— Problem statement —
The following data has a line with "## Is this guide for you" and a line with "and pasting cells.". Write out exactly those lines and all the lines between them.

— Data supplied —
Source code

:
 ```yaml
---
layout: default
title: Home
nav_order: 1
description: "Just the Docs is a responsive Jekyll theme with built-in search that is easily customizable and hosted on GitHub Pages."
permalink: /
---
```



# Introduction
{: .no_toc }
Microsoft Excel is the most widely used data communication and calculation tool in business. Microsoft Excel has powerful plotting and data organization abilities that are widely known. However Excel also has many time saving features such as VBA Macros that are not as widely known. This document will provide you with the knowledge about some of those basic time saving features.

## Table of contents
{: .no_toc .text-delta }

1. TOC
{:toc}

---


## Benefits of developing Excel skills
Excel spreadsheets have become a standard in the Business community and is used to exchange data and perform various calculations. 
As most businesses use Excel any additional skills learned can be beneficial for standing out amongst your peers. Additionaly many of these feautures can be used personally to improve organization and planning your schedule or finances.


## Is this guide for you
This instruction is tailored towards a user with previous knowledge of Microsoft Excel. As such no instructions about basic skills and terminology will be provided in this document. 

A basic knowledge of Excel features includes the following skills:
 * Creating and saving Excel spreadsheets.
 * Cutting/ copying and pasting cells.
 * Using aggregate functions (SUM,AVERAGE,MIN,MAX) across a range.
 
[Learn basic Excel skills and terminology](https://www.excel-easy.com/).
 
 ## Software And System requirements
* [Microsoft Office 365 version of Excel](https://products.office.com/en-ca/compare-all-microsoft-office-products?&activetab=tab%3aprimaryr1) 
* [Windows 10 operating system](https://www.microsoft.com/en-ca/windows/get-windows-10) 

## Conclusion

* * *

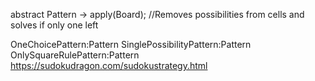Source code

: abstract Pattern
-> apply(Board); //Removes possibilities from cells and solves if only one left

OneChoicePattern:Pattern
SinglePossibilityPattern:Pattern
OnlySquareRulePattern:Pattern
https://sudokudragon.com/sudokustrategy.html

— Reply —
## Is this guide for you
This instruction is tailored towards a user with previous knowledge of Microsoft Excel. As such no instructions about basic skills and terminology will be provided in this document. 

A basic knowledge of Excel features includes the following skills:
 * Creating and saving Excel spreadsheets.
 * Cutting/ copying and pasting cells.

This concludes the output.